* **QUOTED PASSAGE**:
Democracy Gone Astray

Democracy, being a human construct, needs to be thought of as directionality rather than an object. As such, to understand it requires not so much a description of existing structures and/or other related phenomena but a declaration of intentionality.
This blog aims at creating labeled lists of published infringements of such intentionality, of points in time where democracy strays from its intended directionality. In addition to outright infringements, this blog also collects important contemporary information and/or discussions that impact our socio-political landscape.

All the posts here were published in the electronic media – main-stream as well as fringe, and maintain links to the original texts.

[NOTE: Due to changes I haven't caught on time in the blogging software, all of the 'Original Article' links were nullified between September 11, 2012 and December 11, 2012. My apologies.]

Saturday, December 03, 2011

Huge Cost of Tax Evasion Revealed as Campaign to Tackle Tax Havens Launches

New research published by the Tax Justice Network shows that tax evasion costs governments around the world more than US$3.1 trillion annually.

* **EXERCISE REQUIREMENTS**:
(1) Answer these from the tax evasion blog page:
(a) Between which two dates were the 'Original Article' links nullified?
(b) What organization published the new research on tax evasion?
(c) How much does tax evasion cost governments worldwide each year, according to that research?
(2) Extend the tax evasion blog page with a few more sentences, starting after its final line about the annual cost of tax evasion.

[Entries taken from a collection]

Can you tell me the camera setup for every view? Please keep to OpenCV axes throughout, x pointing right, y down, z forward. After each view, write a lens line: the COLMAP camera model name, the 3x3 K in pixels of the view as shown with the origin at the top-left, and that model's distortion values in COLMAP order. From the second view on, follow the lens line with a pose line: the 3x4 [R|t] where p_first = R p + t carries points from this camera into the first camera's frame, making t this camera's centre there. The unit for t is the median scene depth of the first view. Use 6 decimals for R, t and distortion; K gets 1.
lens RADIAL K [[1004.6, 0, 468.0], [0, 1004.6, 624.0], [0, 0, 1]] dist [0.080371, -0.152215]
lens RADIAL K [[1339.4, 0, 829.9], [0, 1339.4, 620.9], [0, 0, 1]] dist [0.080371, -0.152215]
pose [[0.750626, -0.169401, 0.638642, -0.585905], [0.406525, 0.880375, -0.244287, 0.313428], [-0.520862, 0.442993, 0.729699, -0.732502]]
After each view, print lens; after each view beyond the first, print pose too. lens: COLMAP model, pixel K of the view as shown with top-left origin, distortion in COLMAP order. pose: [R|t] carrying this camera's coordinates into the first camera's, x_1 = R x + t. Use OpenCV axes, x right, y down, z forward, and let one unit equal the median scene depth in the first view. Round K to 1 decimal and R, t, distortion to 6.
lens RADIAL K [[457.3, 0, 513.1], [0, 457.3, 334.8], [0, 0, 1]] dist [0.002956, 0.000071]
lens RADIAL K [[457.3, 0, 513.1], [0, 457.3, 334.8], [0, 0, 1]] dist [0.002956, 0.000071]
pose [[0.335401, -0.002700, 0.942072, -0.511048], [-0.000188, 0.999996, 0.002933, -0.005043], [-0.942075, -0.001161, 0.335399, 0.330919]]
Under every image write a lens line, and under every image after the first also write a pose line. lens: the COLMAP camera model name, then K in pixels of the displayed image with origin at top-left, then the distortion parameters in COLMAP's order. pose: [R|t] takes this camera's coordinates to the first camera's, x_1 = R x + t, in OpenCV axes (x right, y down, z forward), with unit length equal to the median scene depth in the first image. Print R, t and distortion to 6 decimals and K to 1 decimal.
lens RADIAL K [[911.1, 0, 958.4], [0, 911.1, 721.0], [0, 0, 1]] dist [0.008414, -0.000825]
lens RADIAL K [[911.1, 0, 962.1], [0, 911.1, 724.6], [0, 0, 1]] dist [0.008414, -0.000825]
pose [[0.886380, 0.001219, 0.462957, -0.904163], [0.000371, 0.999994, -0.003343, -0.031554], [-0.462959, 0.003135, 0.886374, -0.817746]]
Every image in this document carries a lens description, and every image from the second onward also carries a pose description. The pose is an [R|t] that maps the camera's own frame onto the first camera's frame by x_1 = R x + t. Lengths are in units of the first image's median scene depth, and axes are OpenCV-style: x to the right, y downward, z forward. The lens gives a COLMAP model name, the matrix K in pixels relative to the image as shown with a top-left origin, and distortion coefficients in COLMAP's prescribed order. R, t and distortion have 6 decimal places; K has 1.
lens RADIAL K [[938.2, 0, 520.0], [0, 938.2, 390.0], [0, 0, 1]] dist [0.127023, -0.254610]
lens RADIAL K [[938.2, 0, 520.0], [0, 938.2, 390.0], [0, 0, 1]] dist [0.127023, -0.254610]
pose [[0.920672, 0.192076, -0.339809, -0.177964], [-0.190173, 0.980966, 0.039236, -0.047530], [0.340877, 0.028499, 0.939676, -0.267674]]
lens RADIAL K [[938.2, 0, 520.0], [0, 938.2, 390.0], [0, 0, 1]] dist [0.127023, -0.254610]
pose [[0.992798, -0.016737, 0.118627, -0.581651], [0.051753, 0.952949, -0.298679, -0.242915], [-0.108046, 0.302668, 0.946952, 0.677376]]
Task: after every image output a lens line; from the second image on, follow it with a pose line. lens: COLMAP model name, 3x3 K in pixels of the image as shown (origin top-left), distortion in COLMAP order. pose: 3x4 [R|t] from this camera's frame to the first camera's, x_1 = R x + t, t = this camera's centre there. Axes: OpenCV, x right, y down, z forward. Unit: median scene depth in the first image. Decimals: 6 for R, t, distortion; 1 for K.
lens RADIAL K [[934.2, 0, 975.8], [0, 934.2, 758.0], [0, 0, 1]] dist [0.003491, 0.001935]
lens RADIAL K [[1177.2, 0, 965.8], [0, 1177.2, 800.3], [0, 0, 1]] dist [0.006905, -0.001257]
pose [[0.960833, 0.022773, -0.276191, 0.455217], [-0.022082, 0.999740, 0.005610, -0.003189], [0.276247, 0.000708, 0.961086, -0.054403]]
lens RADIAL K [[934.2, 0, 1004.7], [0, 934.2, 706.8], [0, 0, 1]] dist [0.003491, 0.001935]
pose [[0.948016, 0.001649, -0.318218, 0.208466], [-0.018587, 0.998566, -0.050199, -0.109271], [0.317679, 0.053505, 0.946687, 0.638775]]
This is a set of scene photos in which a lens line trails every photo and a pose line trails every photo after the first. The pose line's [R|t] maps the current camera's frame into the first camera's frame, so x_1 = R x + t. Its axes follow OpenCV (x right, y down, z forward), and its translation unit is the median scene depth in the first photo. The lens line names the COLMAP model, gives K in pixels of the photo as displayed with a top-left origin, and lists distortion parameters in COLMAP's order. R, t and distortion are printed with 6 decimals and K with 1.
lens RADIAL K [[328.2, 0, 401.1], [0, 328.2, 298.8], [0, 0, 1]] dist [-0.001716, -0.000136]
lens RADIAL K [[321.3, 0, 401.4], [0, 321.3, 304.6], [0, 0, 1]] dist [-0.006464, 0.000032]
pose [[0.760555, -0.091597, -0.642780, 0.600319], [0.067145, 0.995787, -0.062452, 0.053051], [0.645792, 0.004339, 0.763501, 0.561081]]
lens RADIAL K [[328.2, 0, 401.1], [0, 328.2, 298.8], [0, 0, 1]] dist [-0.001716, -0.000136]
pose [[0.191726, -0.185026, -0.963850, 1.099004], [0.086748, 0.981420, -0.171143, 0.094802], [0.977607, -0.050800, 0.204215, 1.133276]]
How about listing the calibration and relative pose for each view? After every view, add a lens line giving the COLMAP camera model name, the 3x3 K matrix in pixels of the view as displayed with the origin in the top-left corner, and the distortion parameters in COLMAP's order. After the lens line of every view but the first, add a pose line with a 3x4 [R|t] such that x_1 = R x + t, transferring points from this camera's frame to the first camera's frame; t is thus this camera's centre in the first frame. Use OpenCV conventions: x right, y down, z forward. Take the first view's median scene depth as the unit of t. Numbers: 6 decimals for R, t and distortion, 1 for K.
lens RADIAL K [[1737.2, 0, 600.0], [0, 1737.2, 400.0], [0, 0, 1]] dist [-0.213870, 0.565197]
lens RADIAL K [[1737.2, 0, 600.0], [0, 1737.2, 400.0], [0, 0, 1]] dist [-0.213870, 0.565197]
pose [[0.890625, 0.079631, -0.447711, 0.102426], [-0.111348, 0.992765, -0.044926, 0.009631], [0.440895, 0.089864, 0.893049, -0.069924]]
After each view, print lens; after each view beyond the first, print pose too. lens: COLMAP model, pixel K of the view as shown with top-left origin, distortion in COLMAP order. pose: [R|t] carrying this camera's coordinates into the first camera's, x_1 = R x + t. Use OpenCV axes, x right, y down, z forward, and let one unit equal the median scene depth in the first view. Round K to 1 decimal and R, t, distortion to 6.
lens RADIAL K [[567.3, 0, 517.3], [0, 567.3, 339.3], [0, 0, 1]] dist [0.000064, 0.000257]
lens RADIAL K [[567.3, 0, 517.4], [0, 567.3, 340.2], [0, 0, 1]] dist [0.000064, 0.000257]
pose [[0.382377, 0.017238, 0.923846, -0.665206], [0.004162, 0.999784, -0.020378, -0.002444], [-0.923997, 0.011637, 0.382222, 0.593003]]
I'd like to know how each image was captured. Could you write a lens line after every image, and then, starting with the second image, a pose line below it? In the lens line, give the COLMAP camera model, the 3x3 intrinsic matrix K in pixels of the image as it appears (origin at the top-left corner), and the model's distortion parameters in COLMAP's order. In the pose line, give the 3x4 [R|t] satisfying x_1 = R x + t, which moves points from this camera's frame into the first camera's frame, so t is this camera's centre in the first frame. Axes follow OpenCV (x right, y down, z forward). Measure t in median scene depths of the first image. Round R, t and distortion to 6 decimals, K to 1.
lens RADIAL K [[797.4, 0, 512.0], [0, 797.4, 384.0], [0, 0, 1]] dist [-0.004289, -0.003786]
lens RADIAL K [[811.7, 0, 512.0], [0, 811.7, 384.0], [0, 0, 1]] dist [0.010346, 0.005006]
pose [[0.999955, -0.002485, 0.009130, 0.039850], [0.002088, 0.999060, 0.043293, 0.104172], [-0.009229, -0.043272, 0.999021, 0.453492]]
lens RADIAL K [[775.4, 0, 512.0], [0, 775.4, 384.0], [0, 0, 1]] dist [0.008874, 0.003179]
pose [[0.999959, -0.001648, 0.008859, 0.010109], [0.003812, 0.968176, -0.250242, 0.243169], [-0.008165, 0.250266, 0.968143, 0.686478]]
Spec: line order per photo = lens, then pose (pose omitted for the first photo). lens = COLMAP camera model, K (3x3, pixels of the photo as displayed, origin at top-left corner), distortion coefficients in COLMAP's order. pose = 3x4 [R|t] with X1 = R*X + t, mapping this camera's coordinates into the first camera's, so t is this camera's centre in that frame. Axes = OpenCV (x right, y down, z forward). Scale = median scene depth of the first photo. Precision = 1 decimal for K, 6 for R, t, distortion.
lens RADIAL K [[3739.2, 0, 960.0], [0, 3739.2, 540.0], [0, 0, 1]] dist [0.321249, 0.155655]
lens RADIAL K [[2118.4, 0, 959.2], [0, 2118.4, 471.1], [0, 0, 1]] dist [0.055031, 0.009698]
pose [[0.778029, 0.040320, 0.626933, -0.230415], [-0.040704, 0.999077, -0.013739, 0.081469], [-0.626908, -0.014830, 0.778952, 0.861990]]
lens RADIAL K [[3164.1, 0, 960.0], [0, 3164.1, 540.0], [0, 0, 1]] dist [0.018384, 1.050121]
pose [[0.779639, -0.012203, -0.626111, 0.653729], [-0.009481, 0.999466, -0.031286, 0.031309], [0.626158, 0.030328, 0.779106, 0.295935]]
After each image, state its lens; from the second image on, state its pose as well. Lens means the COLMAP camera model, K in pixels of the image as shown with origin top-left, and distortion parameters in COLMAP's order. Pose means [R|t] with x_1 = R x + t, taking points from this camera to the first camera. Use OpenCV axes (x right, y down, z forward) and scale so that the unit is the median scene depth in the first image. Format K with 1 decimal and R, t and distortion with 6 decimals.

* **RESULTS**:
(1)
(a) Between September 11, 2012 and December 11, 2012.
(b) The Tax Justice Network.
(c) More than US$3.1 trillion annually.

(2)
In Canada an estimated $81 billion a year is lost to tax evasion in the ‘shadow economy’ - that is half of our total healthcare spending. Canada ranks 11th out of the 145 countries surveyed in total amount of tax evaded.

Tax havens are a major part of the tax evasion problem – and these new findings come as the Tax Justice Network launches Tackle Tax Havens, a new campaign that highlights the critical role that these secretive states play in corrupting the global economy.

The issue of tax collection is rising fast up the political and social agenda, as countries across the world make deep cuts in public spending in ways that hurt the poor and the middle classes the most.
This new research demonstrates how important it is to tackle tax evasion and the tax havens that help wealthy individuals and corporations escape from contributing to the services that directly benefit them - from the health and education systems that support their workforces, to the roads that ship their goods to markets, to the courts of law that enforce their contracts or to the police who protect their property.

But tax havens are not just about tax: they cause colossal damage on many fronts. Tackle Tax Havens aims to inform the public about the offshore system and the problems it causes -- and to show what we can do about it.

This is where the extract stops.